Saved entries
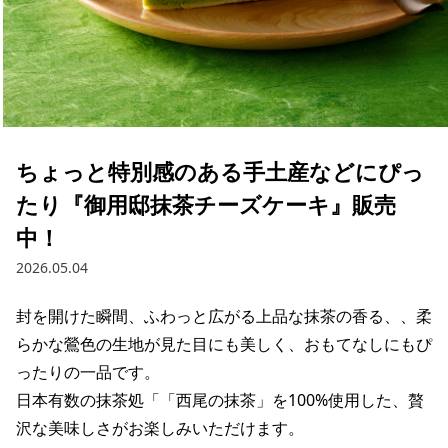
ちょっと特別感のある手土産などにぴっ
たり『御用邸抹茶チーズケーキ』販売
中！
2026.05.04
封を開けた瞬間、ふわっと広がる上品な抹茶の香る、、柔
らかな鶯色の生地が見た目にも美しく、おもてなしにもぴ
ったりの一品です。

日本有数の抹茶処「「西尾の抹茶」を100%使用した、贅
沢な美味しさがお楽しみいただけます。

■ **What you have to do**: Can you rewrite the text of the entries as a JSON list of strings, one string per line, with blank lines skipped and the pictures left out?

■ **Response area**:
[
  "ちょっと特別感のある手土産などにぴっ",
  "たり『御用邸抹茶チーズケーキ』販売",
  "中！",
  "2026.05.04",
  "封を開けた瞬間、ふわっと広がる上品な抹茶の香る、、柔",
  "らかな鶯色の生地が見た目にも美しく、おもてなしにもぴ",
  "ったりの一品です。",
  "日本有数の抹茶処「「西尾の抹茶」を100%使用した、贅",
  "沢な美味しさがお楽しみいただけます。"
]